According to the Keras Tuner examples here and here, if you want to define the number of layers and each layer's units in a deep learning model using hyper parameters you do something like this:
for i in range(hp.Int('num_layers', 1, 10)):
    model.add(layers.Dense(units=hp.Int('unit_' + str(i), 32, 512, 32)))
However, as others have noted here and here after the oracle has seen a model with num_layers = 10 it will always assign a value to unit_0 through unit_9, even when num_layers is less than 10.
In the case that num_layers = 1 for example, only unit_0 will be used to build the model. But, unit_1 through unit_9 will be defined and active in the hyper parameters.
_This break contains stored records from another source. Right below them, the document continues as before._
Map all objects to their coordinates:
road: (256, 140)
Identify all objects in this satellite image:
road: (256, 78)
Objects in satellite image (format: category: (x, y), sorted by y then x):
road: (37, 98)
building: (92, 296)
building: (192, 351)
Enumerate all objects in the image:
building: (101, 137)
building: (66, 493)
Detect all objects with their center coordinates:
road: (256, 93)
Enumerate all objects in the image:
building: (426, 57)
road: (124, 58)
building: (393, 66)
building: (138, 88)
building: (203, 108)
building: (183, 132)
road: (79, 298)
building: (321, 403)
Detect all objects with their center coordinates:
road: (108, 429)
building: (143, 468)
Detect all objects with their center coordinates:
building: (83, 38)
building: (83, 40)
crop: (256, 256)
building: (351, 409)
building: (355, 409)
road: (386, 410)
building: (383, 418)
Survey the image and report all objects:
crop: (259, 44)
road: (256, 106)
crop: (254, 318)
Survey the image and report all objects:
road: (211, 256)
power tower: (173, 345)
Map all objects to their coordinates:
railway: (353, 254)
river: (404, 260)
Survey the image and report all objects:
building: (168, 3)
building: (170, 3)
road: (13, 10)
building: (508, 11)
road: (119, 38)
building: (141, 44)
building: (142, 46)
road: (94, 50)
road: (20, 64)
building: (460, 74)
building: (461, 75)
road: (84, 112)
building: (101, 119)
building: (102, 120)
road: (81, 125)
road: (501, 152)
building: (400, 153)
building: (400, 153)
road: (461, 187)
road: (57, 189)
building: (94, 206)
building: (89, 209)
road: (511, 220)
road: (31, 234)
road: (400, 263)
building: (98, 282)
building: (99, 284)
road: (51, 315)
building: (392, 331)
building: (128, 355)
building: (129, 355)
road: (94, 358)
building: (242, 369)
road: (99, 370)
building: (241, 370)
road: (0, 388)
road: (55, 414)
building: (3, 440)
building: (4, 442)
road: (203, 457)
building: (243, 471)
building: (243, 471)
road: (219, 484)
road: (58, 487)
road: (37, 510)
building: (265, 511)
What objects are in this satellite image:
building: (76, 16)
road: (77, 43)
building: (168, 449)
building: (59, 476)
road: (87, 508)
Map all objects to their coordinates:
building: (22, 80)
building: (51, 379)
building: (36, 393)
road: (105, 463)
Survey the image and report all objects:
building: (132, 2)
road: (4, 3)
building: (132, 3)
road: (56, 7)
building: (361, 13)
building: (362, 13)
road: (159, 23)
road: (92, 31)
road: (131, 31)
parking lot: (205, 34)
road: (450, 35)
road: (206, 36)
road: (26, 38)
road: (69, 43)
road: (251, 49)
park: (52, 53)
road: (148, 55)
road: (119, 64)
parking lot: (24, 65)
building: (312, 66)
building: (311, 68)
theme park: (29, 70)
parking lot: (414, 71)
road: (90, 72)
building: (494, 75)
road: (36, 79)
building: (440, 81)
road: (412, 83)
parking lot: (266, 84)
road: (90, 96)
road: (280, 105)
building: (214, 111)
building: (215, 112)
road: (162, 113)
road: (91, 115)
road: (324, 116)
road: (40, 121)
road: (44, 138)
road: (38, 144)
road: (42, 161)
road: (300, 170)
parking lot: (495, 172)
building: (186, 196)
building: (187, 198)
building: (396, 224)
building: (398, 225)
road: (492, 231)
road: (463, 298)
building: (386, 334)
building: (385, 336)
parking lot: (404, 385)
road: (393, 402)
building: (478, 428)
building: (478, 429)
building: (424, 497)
Does the oracle "know" that unit_1 through unit_9 weren't actually used to build the model (and therefore disregard their relevance for impacting the results of that trial)?
Or, does it assume unit_1 through unit_9 are being used because they have been defined (and calling hp.get('unit_9') for example will return a value)?
In the latter case the oracle is using misinformation to drive the tuning process. As a result it will take longer to converge (at best) and incorrectly converge to a solution as a result of assigning relevance to the unused hyper parameters (at worst).
Should the model actually be defined using conditional scopes, like this?
num_layers = hp.Int('num_layers', 1, 10)
for i in range(num_layers):
    with hp.conditional_scope('num_layers', list(range(i + 1, 10 + 1))):
        model.add(layers.Dense(units=hp.Int('unit_' + str(i), 32, 512, 32)))
When defining the model like this, if num_layers < 10, calling hp.get('unit_9') will return a ValueError: Conditional parameter unit_10 is not currently active, as expected.